The reality is that any plan that comes out likely will take away any federal regulation of health insurance (which Jeff Sessions among others has claimed was illegal, that insurance regulations were ‘up to the state’, but Scotus ruled a long time that insurance by its very nature was national, not to mention that if they do the cross state plans that is interstate commerce), but my bet would be that any federal plan will be “we will subsidize it through fixed tax subsidies, but after that, you are on your own”

It is certainly going to deter people from going on their own if they can’t get affordable health coverage.

Oh definitely. Repealing ACA will depress entrepreneurship.

"Should healthcare be a right? "

It is already a right, folks. A hospital cannot refuse to treat you, its just that those of us with insurance are the ones paying the hospitals. Under Obama Care, hospitals fared well because they were actually getting paid by new enrollees in the ACA. Under this new plan, less people will be covered, the same people will go to the hospitals, so the hospitals will be left holding the bag once again. That’s why they are against this.

I didn’t read all the pages of this thread, but has anyone definitively established whether pre-existing conditions remain covered if your insurance lapses? I have seen some talk, on Twitter, that if you let your coverage lapse (and are then subject to the 30% increase in premium), that the pre-existing condition protection disappears.
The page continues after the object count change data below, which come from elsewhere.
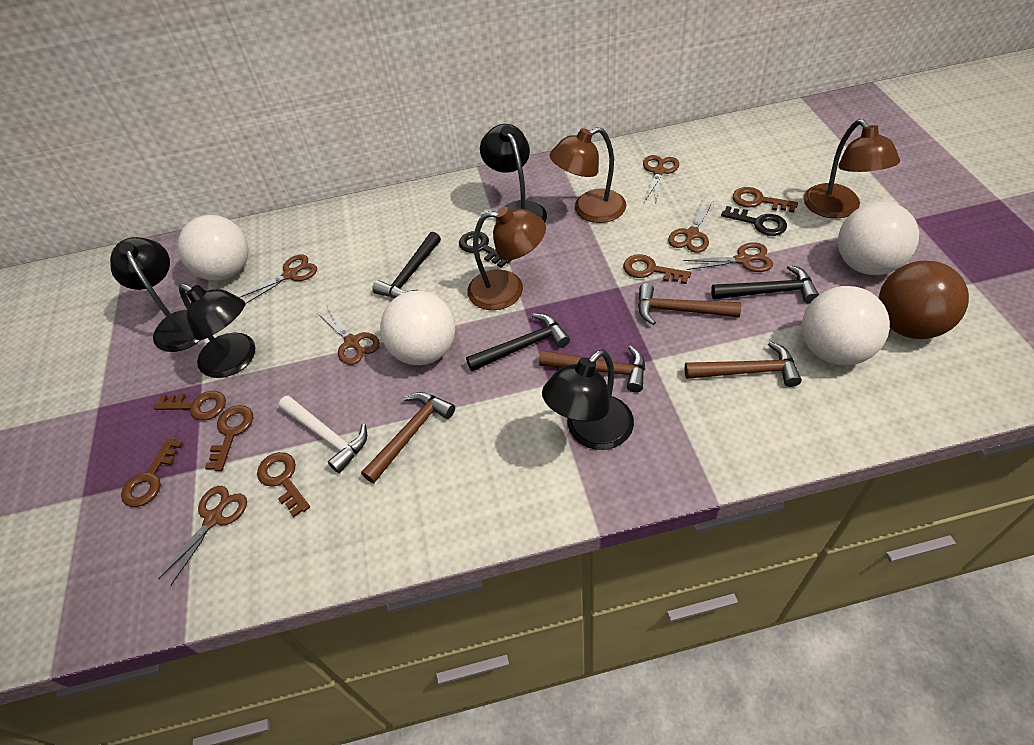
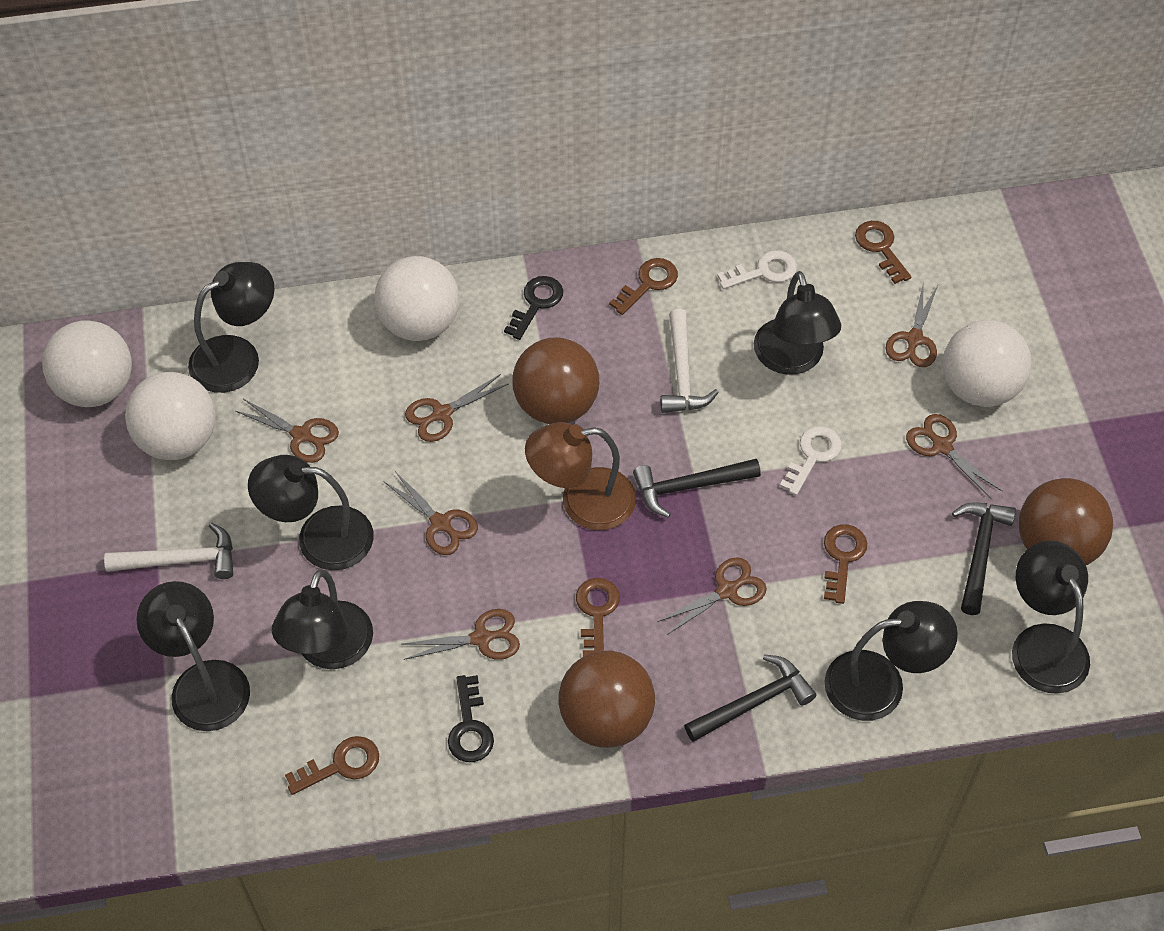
black lamp: 4 -> 7
brown ball: 1 -> 3
brown hammer: 4 -> 0
brown key: 6 -> 5
brown lamp: 3 -> 1
brown scissors: 6 -> 7
white hammer: 1 -> 2
white key: 0 -> 2

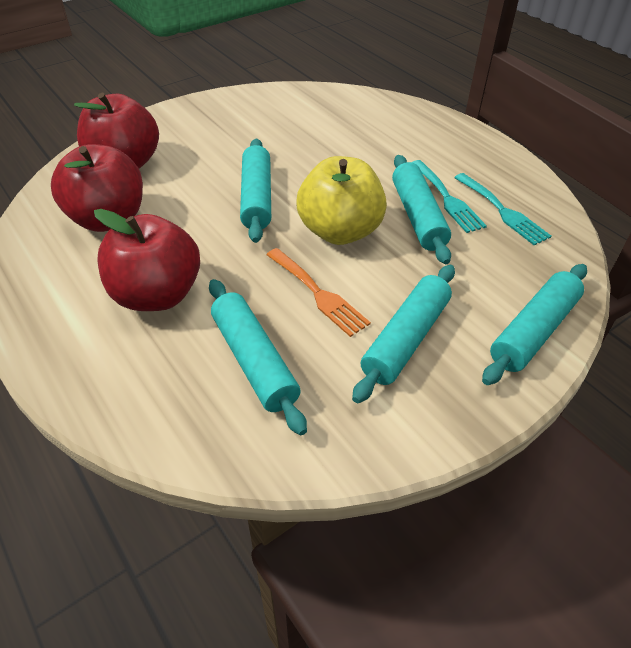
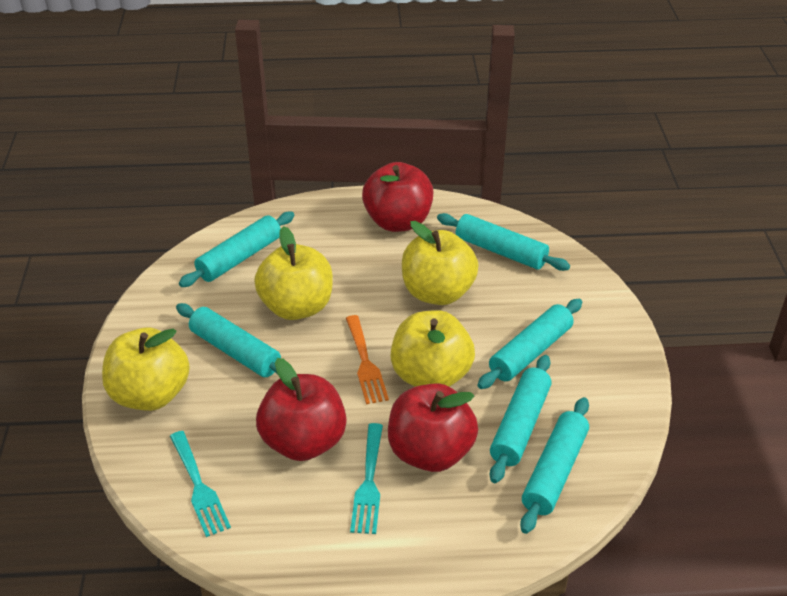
turquoise rolling pin: 5 -> 6
yellow apple: 1 -> 4

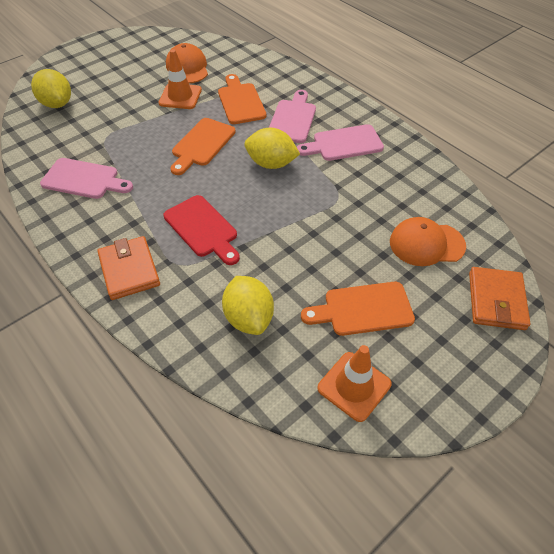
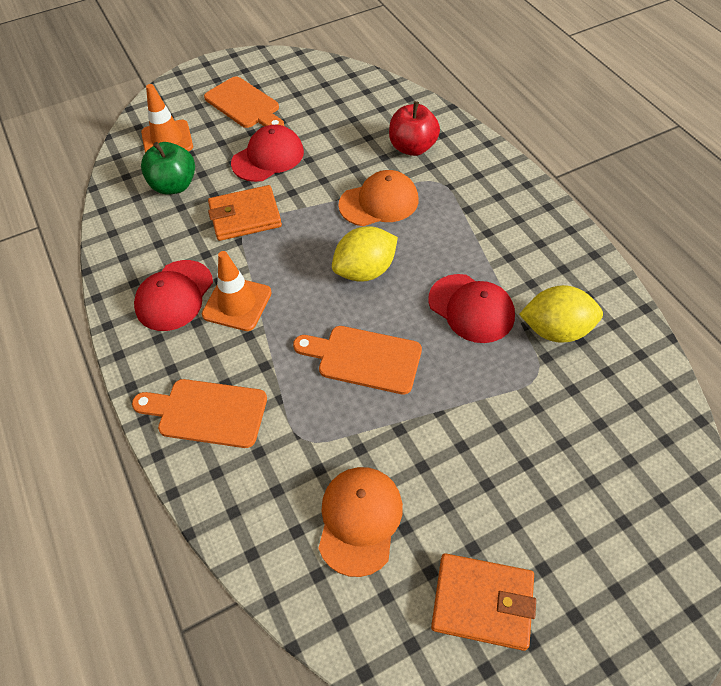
green apple: 0 -> 1
pink cutting board: 3 -> 0
red apple: 0 -> 1
red cap: 0 -> 3
red cutting board: 1 -> 0
yellow lemon: 3 -> 2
And I’ve tried to read the bill, but it’s essentially impossible unless you sit side-by-side with the ACA, as it’s full of things like "delete section 501©, (d), replace with “except in the case of lightning strike.”
So it’s not understandable to a layperson in a lot of places.

Actually everyone ends up paying for those who can’t pay in the form of higher costs, taxes, and other non-transparent ways. Because it is covered differently doesn’t mean the cost disappears–spend sone time in an ER and see the folks camped there waiting endlessly for care. There are folks who come for “tune ups” or because they ran out of medicine or don’t have a regular MD or provider.